News+

The next chapter for teacher education

Teacher in classroom.

A Harvard teacher fellow in the classroom. Photo by Jill Anderson

3 min read

The Harvard Graduate School of Education has launched the Teaching and Teacher Leadership (TTL) master’s program — the last leg of its seven-year effort to reimagine how the school will prepare education professionals to attack the complex challenges facing learners of all ages, now and into the future. The launch of the TTL Program embodies the core commitment that drove HGSE’s curricular innovation: The school’s longstanding dedication to expansive, equitable, transformational opportunity for learners everywhere.

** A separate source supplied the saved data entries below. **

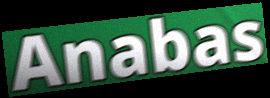
Anabas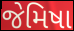
જેમિષાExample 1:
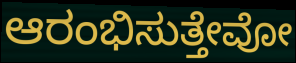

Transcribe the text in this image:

ಆರಂಭಿಸುತ್ತೇವೋ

When the TTL Program welcomes its first cohort of students in 2022–23, it will join the four other programs that launched this year as part of HGSE’s redesigned master’s degree, which also includes coursework dedicated to broad foundational knowledge and specific domain- and role-based expertise.

A focus on teachers

TTL will represent a significant advancement in Harvard’s focus on teachers, exploring the most effective ways to prepare both teachers and teacher leaders and to create schools that can respond to the challenges the world faces today. Dual teacher certification pathways will build on the work of the Harvard Teacher Fellows (HTF) Program, founded in 2015 as an innovative model to prepare Harvard College students to become teachers, as well as the successful legacy of HGSE’s Teacher Education master’s program (TEP). And TTL’s leadership strand will prepare experienced teachers for new roles in schools. With those two elements together, HGSE is poised to expand and elevate teacher education at the university and in the field.

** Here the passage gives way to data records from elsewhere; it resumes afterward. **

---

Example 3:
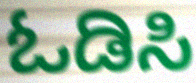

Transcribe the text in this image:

ಓಡಿಸಿ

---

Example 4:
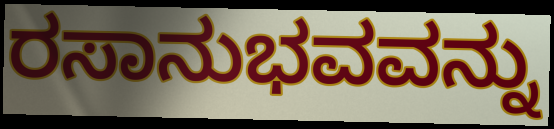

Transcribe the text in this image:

ರಸಾನುಭವವನ್ನು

“This really is the capstone of our reimagining of the master’s degree for professionals seeking to have meaningful impact in improving education for communities around the world,” says HGSE Dean Bridget Long. “The creation of the TTL program is part of a tremendous effort to advance our training and engagement of aspiring educators while building on the lessons and success of our earlier programs. HGSE has long been committed to preparing innovative, equity-minded educators — and to charting pathways across the university for the study and practice of education, which is one of the central issues of our time.”

By consolidating multiple and previously separate teacher education pathways under one umbrella, TTL will provide holistic preparation for new and experienced educators, drawing on research-backed practices that are effective and inclusive.

“TTL will expand and drive forward HGSE’s historic mission to change lives through education — to prepare our master’s students to design and lead transformative learning experiences. We’ve designed TTL to welcome the diverse range of students — with various levels of experience — who seek to contribute to society as educators. I’m especially excited about the benefits of mixing our pre-service teacher candidates with teacher leaders who come to HGSE with more experience and insight,” says Heather Hill, the Hazen-Nicoli Professor of Teacher Learning and Leadership and faculty co-chair of the new program.